• The problem
Please copy out each line of the listing that contains the word "index".

(Data under study)

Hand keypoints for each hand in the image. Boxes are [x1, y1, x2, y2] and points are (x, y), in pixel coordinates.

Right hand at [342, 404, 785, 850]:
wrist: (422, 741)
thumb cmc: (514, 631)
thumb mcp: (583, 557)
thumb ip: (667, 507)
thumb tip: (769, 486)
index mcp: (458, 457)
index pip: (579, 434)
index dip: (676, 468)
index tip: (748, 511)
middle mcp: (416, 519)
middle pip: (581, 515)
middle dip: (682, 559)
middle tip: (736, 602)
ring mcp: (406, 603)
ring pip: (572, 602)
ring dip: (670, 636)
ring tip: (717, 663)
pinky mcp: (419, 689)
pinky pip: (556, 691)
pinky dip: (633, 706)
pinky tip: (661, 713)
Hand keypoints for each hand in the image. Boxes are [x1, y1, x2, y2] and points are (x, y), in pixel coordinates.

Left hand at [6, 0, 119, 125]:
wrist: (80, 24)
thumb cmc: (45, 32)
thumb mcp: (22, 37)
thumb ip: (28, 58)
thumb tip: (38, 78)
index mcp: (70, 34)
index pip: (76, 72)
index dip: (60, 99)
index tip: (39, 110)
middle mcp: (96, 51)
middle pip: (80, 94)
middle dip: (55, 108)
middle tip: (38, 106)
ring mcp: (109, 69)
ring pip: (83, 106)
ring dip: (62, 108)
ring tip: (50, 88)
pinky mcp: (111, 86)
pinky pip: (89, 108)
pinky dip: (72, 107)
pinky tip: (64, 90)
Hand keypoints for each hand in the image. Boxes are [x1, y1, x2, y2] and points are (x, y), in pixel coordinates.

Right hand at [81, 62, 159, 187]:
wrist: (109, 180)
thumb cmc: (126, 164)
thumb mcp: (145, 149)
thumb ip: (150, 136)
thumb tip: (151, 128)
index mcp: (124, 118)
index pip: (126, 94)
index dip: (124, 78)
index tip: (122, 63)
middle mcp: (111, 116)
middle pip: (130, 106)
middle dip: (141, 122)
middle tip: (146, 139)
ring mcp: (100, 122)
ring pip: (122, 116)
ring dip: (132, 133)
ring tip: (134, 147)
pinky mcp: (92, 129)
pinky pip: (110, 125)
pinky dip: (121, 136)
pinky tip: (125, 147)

(End Data under study)

• Response area
index mcp: (458, 457)
index pip: (579, 434)
index dip: (676, 468)
index tip: (748, 511)
index mcp: (70, 34)
index pip: (76, 72)
index dip: (60, 99)
index tip: (39, 110)
index mcp: (124, 118)
index pip: (126, 94)
index dip: (124, 78)
index tip: (122, 63)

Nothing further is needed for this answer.